FAQ Home > Processing, Decalcifying, Embedding

Paraffin wax: crystals, additives and cutting


What are the best polymers or other additives for reducing crystal size and improving the cutting propereties of paraffin wax?


Paraffin wax is a mixture of (virtually) straight chain hydrocarbons.  Note the word "mixture".  Unless you go to enormous lengths (of purifying or searching for a fine chemical supplier), you will ALWAYS have a mixture. There is a relationship between hydrocarbon chain length and melting point, but as the waxes are always mixtures, melting points are never exact, either in the compounding or the measuring, but that is another story!

Perhaps more important than the melting point is the "plastic point," but that is virtually ignored by our suppliers.  The plastic point occurs about 10 C below the melting point and its meaning should be fairly obvious - try softening a piece of physiotherapy wax in your hands and that should explain all you need to know. The reason the plastic point is important is related to the sectioning properties of the wax, but we will come to that later! Crystal size is important in the wax surounding the tissue and in the tissue spaces, but not in the tissue per se. Molten wax infiltrates the specimen; the size and shape of crystals will be influenced by the tissues as the molten wax solidifies - i.e. crystalises.  So we cannot have "small crystals" infiltrating although smaller crystals will result from solification in denser tissues.

Some of the theory behind this suggests that wax crystalises first as flat "plates," the higher melting point hydrocarbons crystalising first. As successively lower melting points deposit further plate crystals, they pile up upon one another. Distortion due to these dynamic events forces the edges or corners of the most well developed plates to curl and roll. Eventually, that gives rise to needle shaped crystals, which some "experts" consider most ideal for microtomy.  All this will be contingent upon the boundaries imposed upon the process by cell and tissue structures. During microtomy, essentially two types of forces are exerted in the cutting process. Flow shearing and point-to-point shearing.  Flow shearing is, as you might expect, the smoother and prcedes ahead of the edge of the blade.  Point to point shearing has forces seeking the line of least resistence ahead of the blade and these result in a section of uneven thickness - not that you would notice this microscopically.

Imagine the difference between cutting through a jelly and cutting through a beefburger. Now you can imagine where the importance of the plastic point (as opposed to the melting point) comes in. Additives to paraffin waxes are intended to minimise the point-to-point shearing and improve the plastic flow. The association between the words "plastic" and "polymers" should now be awakening.

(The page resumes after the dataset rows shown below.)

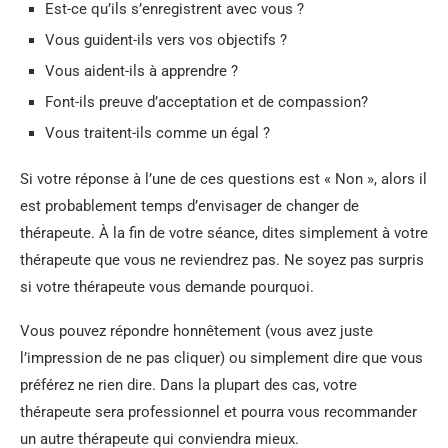
Est-ce qu’ils s’enregistrent avec vous ?
Vous guident-ils vers vos objectifs ?
Vous aident-ils à apprendre ?
Font-ils preuve d’acceptation et de compassion?
Vous traitent-ils comme un égal ?
Si votre réponse à l’une de ces questions est « Non », alors il
est probablement temps d’envisager de changer de
thérapeute. À la fin de votre séance, dites simplement à votre
thérapeute que vous ne reviendrez pas. Ne soyez pas surpris
si votre thérapeute vous demande pourquoi.
Vous pouvez répondre honnêtement (vous avez juste
l’impression de ne pas cliquer) ou simplement dire que vous
préférez ne rien dire. Dans la plupart des cas, votre
thérapeute sera professionnel et pourra vous recommander
un autre thérapeute qui conviendra mieux.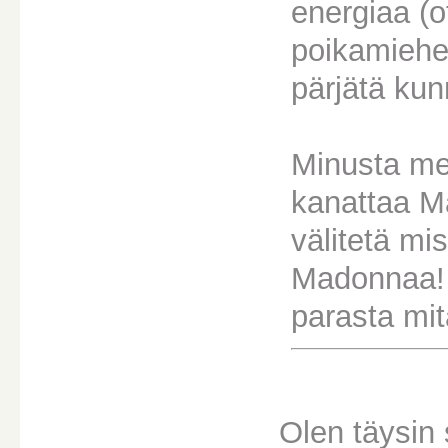
energiaa (
poikamiehe
pärjätä kun
Minusta me
kanattaa Ma
välitetä mi
Madonnaa! 
parasta mit
Olen täysin 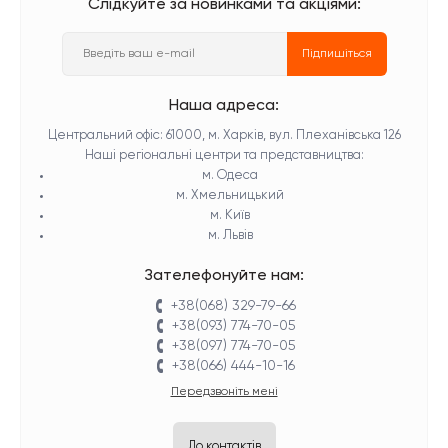
Слідкуйте за новинками та акціями:
Підпишіться
Наша адреса:
Центральний офіс: 61000, м. Харків, вул. Плеханівська 126
Наші регіональні центри та представництва:
м. Одеса
м. Хмельницький
м. Київ
м. Львів
Зателефонуйте нам:
+38(068) 329-79-66
+38(093) 774-70-05
+38(097) 774-70-05
+38(066) 444-10-16
Передзвоніть мені
До контактів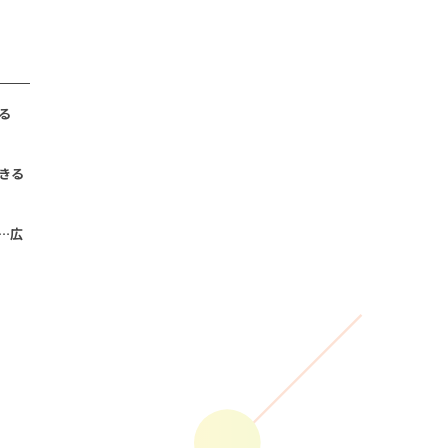
る
きる
…広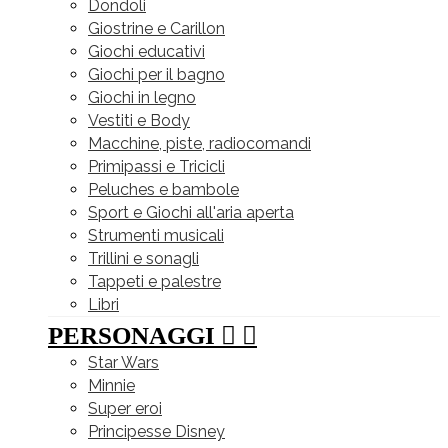
Dondoli
Giostrine e Carillon
Giochi educativi
Giochi per il bagno
Giochi in legno
Vestiti e Body
Macchine, piste, radiocomandi
Primipassi e Tricicli
Peluches e bambole
Sport e Giochi all'aria aperta
Strumenti musicali
Trillini e sonagli
Tappeti e palestre
Libri
PERSONAGGI


Star Wars
Minnie
Super eroi
Principesse Disney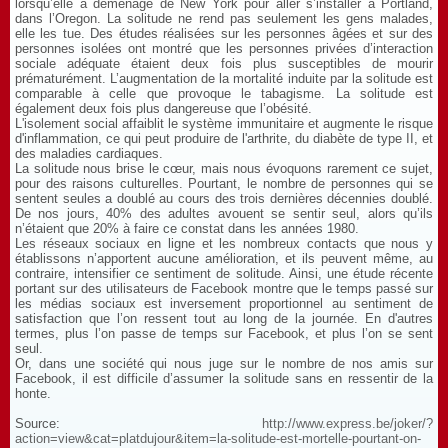
lorsqu’elle a déménagé de New York pour aller s’installer à Portland,
dans l’Oregon. La solitude ne rend pas seulement les gens malades,
elle les tue. Des études réalisées sur les personnes âgées et sur des
personnes isolées ont montré que les personnes privées d’interaction
sociale adéquate étaient deux fois plus susceptibles de mourir
prématurément. L’augmentation de la mortalité induite par la solitude est
comparable à celle que provoque le tabagisme. La solitude est
également deux fois plus dangereuse que l’obésité.
L'isolement social affaiblit le système immunitaire et augmente le risque
d'inflammation, ce qui peut produire de l'arthrite, du diabète de type II, et
des maladies cardiaques.
La solitude nous brise le cœur, mais nous évoquons rarement ce sujet,
pour des raisons culturelles. Pourtant, le nombre de personnes qui se
sentent seules a doublé au cours des trois dernières décennies doublé.
De nos jours, 40% des adultes avouent se sentir seul, alors qu’ils
n’étaient que 20% à faire ce constat dans les années 1980.
Les réseaux sociaux en ligne et les nombreux contacts que nous y
établissons n’apportent aucune amélioration, et ils peuvent même, au
contraire, intensifier ce sentiment de solitude. Ainsi, une étude récente
portant sur des utilisateurs de Facebook montre que le temps passé sur
les médias sociaux est inversement proportionnel au sentiment de
satisfaction que l’on ressent tout au long de la journée. En d'autres
termes, plus l’on passe de temps sur Facebook, et plus l’on se sent
seul.
Or, dans une société qui nous juge sur le nombre de nos amis sur
Facebook, il est difficile d’assumer la solitude sans en ressentir de la
honte.
Source:
http://www.express.be/joker/?
action=view&cat=platdujour&item=la-solitude-est-mortelle-pourtant-on-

Additives to paraffin wax are usually polymers (of know chain length, for they are synthesised exactly), with a major role in "harmonizing the consistency," in part at least by filling in beteen the wax crystals.

I use pure paraffin wax with no additives, in the belief that proper processing and a SHARP blade are the central features of good microtomy.  (I just wish I could practise as well as I can preach!) I have only ever come accross one wax with crystalline structure significantly different from others, and that is Ralwax, which can be helpful when cutting decalcified specimens, etc.